Leaving Dirty Jersey: A Crystal Meth Memoir, Simon Spotlight Entertainment (New York, NY), 2007.

SIDELIGHTS:

James Salant's autobiography, Leaving Dirty Jersey: A Crystal Meth Memoir, tracks his descent from upper-middle-class suburbanite in Princeton, New Jersey, to petty street criminal and methamphetamine addict on the streets of California. The journey started when Salant was eighteen, having already been dubbed Dirty Jersey by his friends (and had the moniker tattooed on his forearm), and became seduced by the world of drugs. He rejected his comfortable upbringing in favor of heroin, cocaine, and LSD. His parents, both therapists, helped their son to the best of their abilities, sending him to a hardcore rehabilitation program in Riverside, California.
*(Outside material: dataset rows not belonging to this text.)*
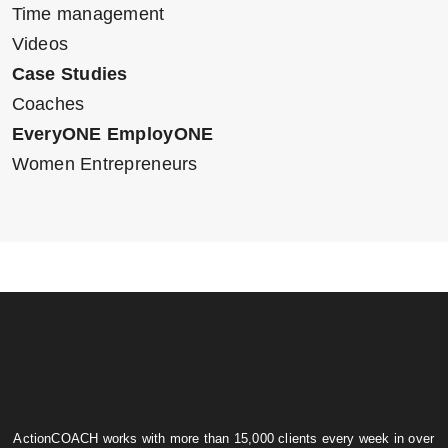
Time management
Videos
Case Studies
Coaches
EveryONE EmployONE
Women Entrepreneurs
ActionCOACH works with more than 15,000 clients every week in over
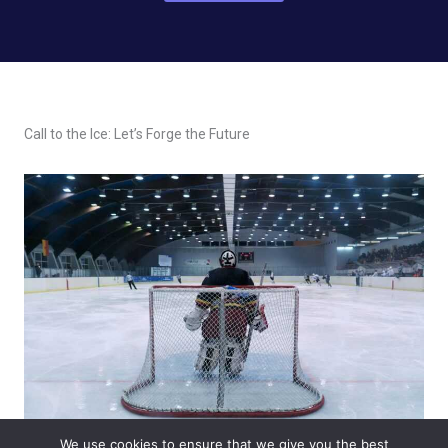
Call to the Ice: Let’s Forge the Future
We use cookies to ensure that we give you the best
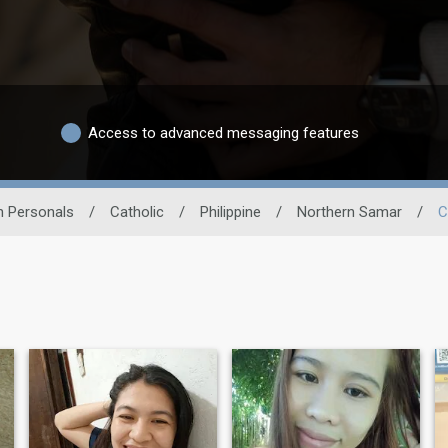
Access to advanced messaging features
n Personals
/
Catholic
/
Philippine
/
Northern Samar
/
C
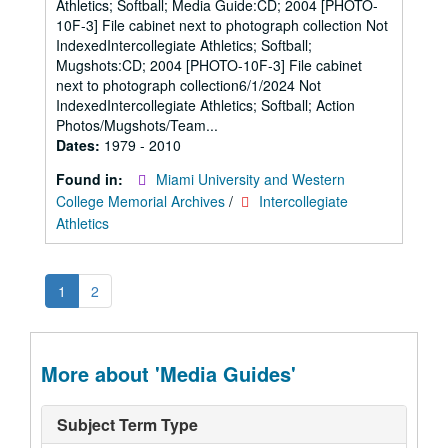
Athletics; Softball; Media Guide:CD; 2004 [PHOTO-
10F-3] File cabinet next to photograph collection Not
IndexedIntercollegiate Athletics; Softball;
Mugshots:CD; 2004 [PHOTO-10F-3] File cabinet
next to photograph collection6/1/2024 Not
IndexedIntercollegiate Athletics; Softball; Action
Photos/Mugshots/Team...
Dates:
1979 - 2010
Found in:
Miami University and Western
College Memorial Archives
/
Intercollegiate
Athletics
1
2
More about 'Media Guides'
Subject Term Type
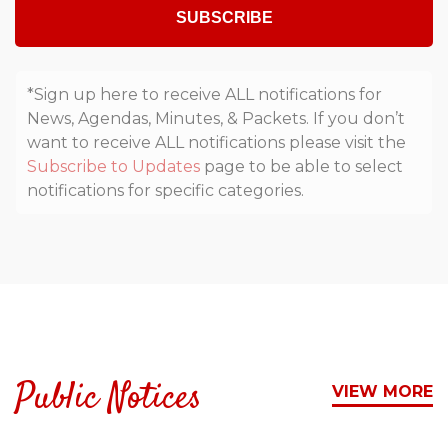
SUBSCRIBE
*Sign up here to receive ALL notifications for
News, Agendas, Minutes, & Packets. If you don’t
want to receive ALL notifications please visit the
Subscribe to Updates
page to be able to select
notifications for specific categories.
Public Notices
VIEW MORE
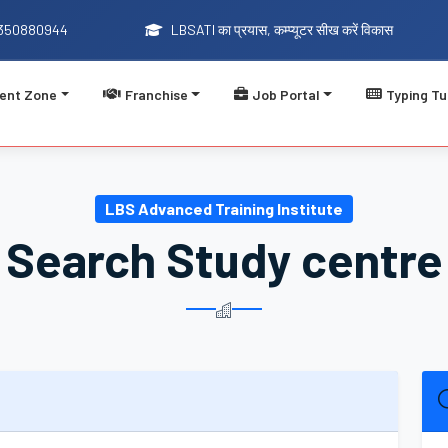
9350880944
LBSATI का प्रयास, कम्प्यूटर सीख करें विकास
ent Zone
Franchise
Job Portal
Typing Tu
LBSATI का प्रयास, कम्प
LBS Advanced Training Institute
Search Study centre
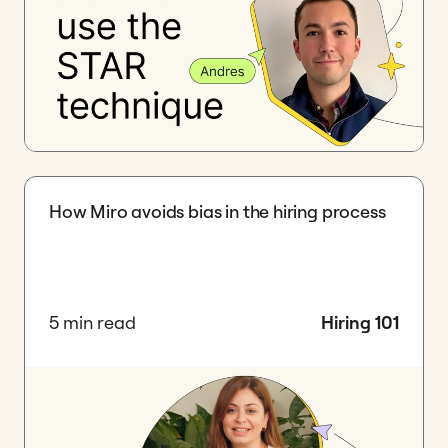
How Miro avoids bias in the hiring process
5 min read
Hiring 101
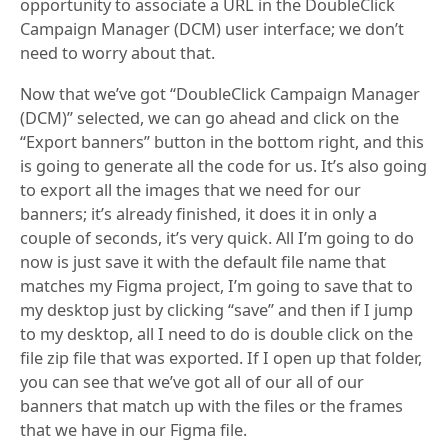
opportunity to associate a URL in the DoubleClick
Campaign Manager (DCM) user interface; we don’t
need to worry about that.
Now that we’ve got “DoubleClick Campaign Manager
(DCM)” selected, we can go ahead and click on the
“Export banners” button in the bottom right, and this
is going to generate all the code for us. It’s also going
to export all the images that we need for our
banners; it’s already finished, it does it in only a
couple of seconds, it’s very quick. All I’m going to do
now is just save it with the default file name that
matches my Figma project, I’m going to save that to
my desktop just by clicking “save” and then if I jump
to my desktop, all I need to do is double click on the
file zip file that was exported. If I open up that folder,
you can see that we’ve got all of our all of our
banners that match up with the files or the frames
that we have in our Figma file.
But the only thing hard core about the program were the people Salant became acquainted with—meth-heads who turned him on to the most dangerous drug he had ever known. A former nurse is the first to inject Salant with the dangerous drug, and a fast-blooming, full-throttle addiction launches him into a deadening routine of drug abuse, sex, violence, flop houses, and petty crime. He spirals downward as his meth habit makes him paranoid, ferociously energetic, and finally psychotic. Only at rock bottom is he able to start digging himself out of the hole in which he was trapped. Completely recovered, he turned his ordeal into a memoir.

Elizabeth Brinkley, writing in Library Journal, compared Leaving Dirty Jersey favorably to William S. Burroughs's Junky, perhaps the first classic drug memoir. New York Times Book Review contributor Nicholas Kulish appreciated the author's low-key style of storytelling; "he makes his mark by telling his tale plainly and well; there's no self-aggrandizing." Elizabeth Hand, reviewing the book on Salon.com, said the book possesses the "terrifying energy and harsh, overlit violence of a Tarantino movie" and concluded that as "a dirty bomb lobbed from the trenches of crank addiction," it is "not for the weak of heart or stomach."

BIOGRAPHICAL AND CRITICAL SOURCES:

PERIODICALS

Financial Times, April 14, 2007, Craig Taylor, review of Leaving Dirty Jersey: A Crystal Meth Memoir, p. 33.

Library Journal, April 15, 2007, Elizabeth Brinkley, review of Leaving Dirty Jersey, p. 106.

New York Times Book Review, Nicholas Kulish, review of Leaving Dirty Jersey, p. 8.